CEO Bill Ottman doesn't believe that it is right, or proper, to intervene in debates being had by others. In an interview with TechCrunch, Ottman said that the site "is not pushing a political agenda, but [is] more concerned with transparency, internet freedom and giving control back to the user." Later, he added that it was a "sad state of affairs" when "every network that cares about free speech gets lumped in with the extremists."

It's fair enough to want to uphold the First Amendment, which prevents the government from criminalizing what you say. But if Ottman is profiting from the content that is shared on his site, then he is, at the very least, culpable for its tone. And it's a tone that makes me feel very, very uncomfortable.

Bill Ottman apparently is fine with content from the Daily Stormer being circulated on the site, or accounts that seem to celebrate the use of concentration camps. Another seemed perfectly anodyne until you spotted that, between the comedy clips, there were memes calling Obama a traitor. There are also plenty of the usual rabid conspiracy theories about the NSA being able to scan your brain and murdering babies for fun and profit.
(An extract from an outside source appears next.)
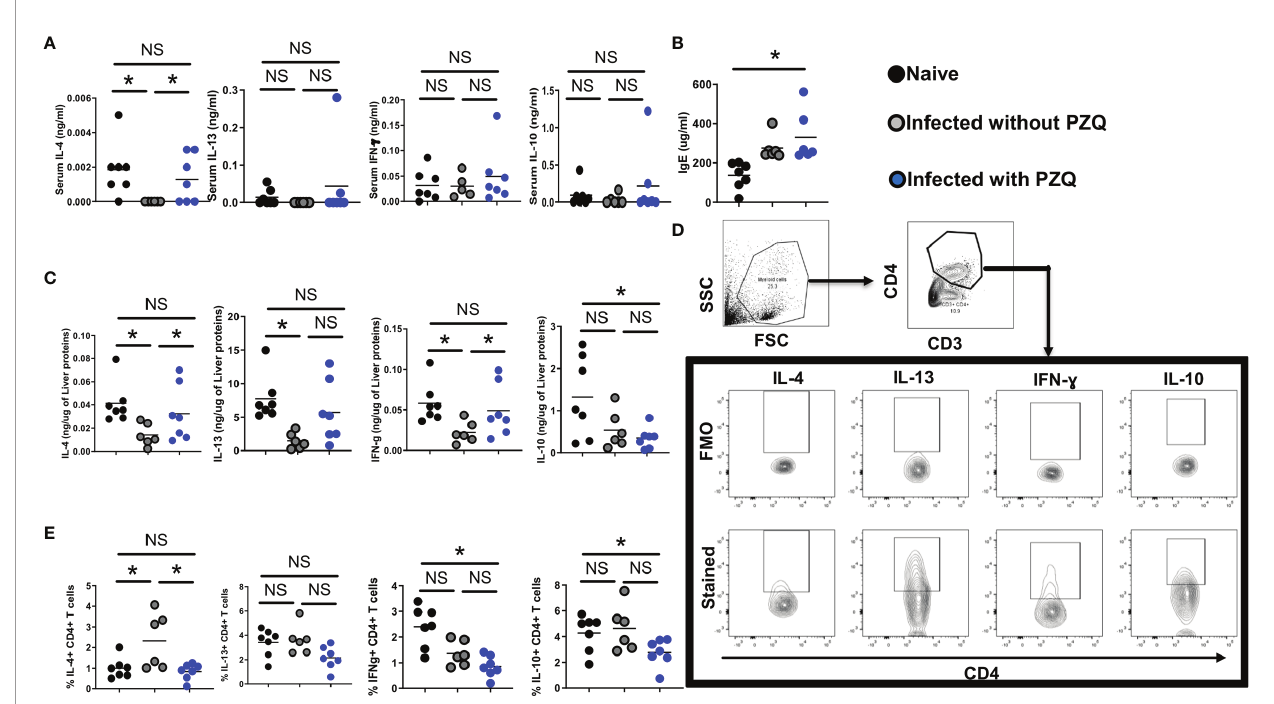
FIGURE 6 | Impact of infection and Infection-PZQ treatment combo on host immune response. Outcome measure = Change in immune markers in animals. (A) Serum total cytokine levels (B) and total IgE levels were determined by ELISA in ng/ml and ug/ml respectively. (C) Liver lobes collected from animals treated according to the differential scheme and sacri fi ced at week 16 were homogenized and the production of cytokines (IL-4, IL13, IFN-g and IL-10) was determined as a function of the protein amount of liver tissue probed. Liver lobes were processed for FACS analysis and the gating of cells and cytokine-producing CD4+ T cells de fi ned as shown in (D) . (E) Summary frequencies of cytokine-producing hepatic CD4+ T cells. Experiments were conducted in two independent runs with 5-7 mice per group. Data are expressed as mean ± SEM; NS = p > 0.05; *= p < 0.05 as determined by Kruskal-Wallis test with correction for multiple comparisons by Dunn ’ s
I'm sure that the response to this will be simple: I am a triggered, brainwashed and/or complicit member of the media elite who is high from huffing Hillary fumes. Or I'm financially in hock with Zuckerberg, and I'll receive a fat check for dismissing one of its competitors so readily. Perhaps the folks with Pepe icons who talk about murdering African Americans will counter that it's only a "joke." Which is, of course, the first and last excuse of people who mean exactly what they say.

This isn't about me believing that different political opinions should be suppressed, no matter the current performative victimhood currently employed by some prominent conservatives arguing that they are being censored. If you think having a banner image of a Zyklon B canister is something rational folks do, you do you.

I often wonder about what the great philosophers would have said about the moral duty of platform holders to curate material. Of course, a world in which ideas are shared freely, with the best rising to the top, seems like the best philosophy to adopt on paper. But when people knowingly spread mistruths and fabricate material specifically to drive a wedge between communities? There doesn't seem to be much intellectual or philosophical merit in letting someone set fire to a stink bomb inside a library.

And, because there are so many people who use social media, those who can scream the loudest get the most attention. The fact that Minds is working on an ICO means that it could, potentially, offer financial incentives to bring out the worst in people. We're already at the point where users are advocating for forced repatriation and genocide; how much cash is even necessary to make this debate get even uglier?

It's the same issue that CloudFlare CEO Matthew Prince wrestled with when he decided to withdraw domain services to the Daily Stormer. At the time, he said that the power to dictate what is fit for publication online shouldn't be in the hands of businesses. Prince knew that he was acting against his principles, but he explained in his blog that CloudFlare had taken the site offline because "the team behind Daily Stormer made the claim that we were secretly supporters." Prince wanted a rational debate on the role and responsibility of infrastructure providers to tackle hate speech. I don't think one has happened, and perhaps we're now past the point at which one can take place.